Monday, August 22, 2016

意見は言わない

いま地球上には日本が承認しているだけでも196の国がある。つまりはその数だけ、いや、それ以上に多くの文化があるということだ。近年英語や中国語、正式には北京語などの世界共通言語を学ぶ傾向が強く、母国以外の異国の文化に興味を持つ人は少なくない。しかし、自身が異国文化の少しだけ生々しい事実を見たとたん批判を始めてしまう。もちろん全人類などと言うつもりはないが、自身が慣れ親しんだ文化や意見を押し付ける人を私は多く見てきた。理解と賛否、そして主張は完全に別物のはずなのに、いつの間にか理解しているだけのつもりが主張を繰り返している。


自分は周囲の友人や知り合いに比べても色々と貴重な体験・経験をしているように思う。幼いころから2つの文化が傍にあり、どちらかを選び取ることなく両方とも自分の一部にしてきた。日本と中国、どう考えても全く違う文化を持つこの2つの国が私の母国だ。自分が知る限り日本人は穏やかで親切、核家族が多く実家とそれほど関わりを持たない。そして自分の意見を強く押し付けない、悪い言い方をすれば少しばかり冷たい。範囲が広すぎるので上海周辺に在住している中国人に限定するが、彼らからは人としての熱気を感じざるを得ないのだ。日本人よりも遥かに人と人の繋がりが強固で、顔を突き合わせて会話するのを好み家族や友人と深くつながる分、お互いを支えあい助け合って生きているという大きいメリットがあるが、当然もめ事に巻き込まれやすいデメッリトもある。あくまで私自身の意見だが、この2つの国では自分以外の他人に対する考え方が根本的に違うと思う。


「自分がアメを母に一袋プレゼントしたところ、母は親戚の小さい子供や友人に大半をあげてしまった。」これはよくあることで気分を害す部分なんて全くないが、少しだけスケールを大きくすると話は変わってくる。「アメ」を「お金」にするとわかる。懸命に働いて仕送りをしているのになぜ自分のために使わないのか、と怒りを感じる人の話を聞くことは多く、自身の働いている国の文化と仕送りをする相手の住む国の間に文化の違いがあるなら尚更だろう。

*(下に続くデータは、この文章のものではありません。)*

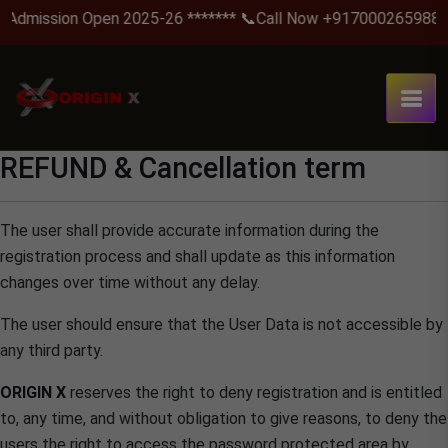
Admission Open 2025-26 ******* 📞Call Now +917000265988 .
REFUND & Cancellation term
The user shall provide accurate information during the
registration process and shall update as this information
changes over time without any delay.
The user should ensure that the User Data is not accessible by
any third party.
ORIGIN X
reserves the right to deny registration and is entitled
to, any time, and without obligation to give reasons, to deny the
users the right to access the password protected area by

そんな人たち話するたびに「理解」と「主張」が別物だと思い知らされる。笑顔を見るために「アメ」をプレゼントし大半をあげてしまう性質を「理解」していたはずが、いつの間にか本来の目的を忘れ喧嘩をしてまで自身が考える正しい「アメ」の用途を押し付け、「主張」してしまう。理解した時に賛同、または反対する感情が生まれる事は自然なプロセスだが、視点を変えさえすれば少なくとも怒りは生まれてこないのではないか、と思う。用途に賛同できなくとも笑顔が見られたら目的は果たされたも同然で、冷たい言い方に感じるかもしれないが、その後については関わらないほうが良いこともある。


これは私が見たただの一例であり、この世界には無数の考え方がある。だが、自分に合う新しい考え方を発見するまで私はもうしばらく、「理解」しながら生きていく事になるだろう。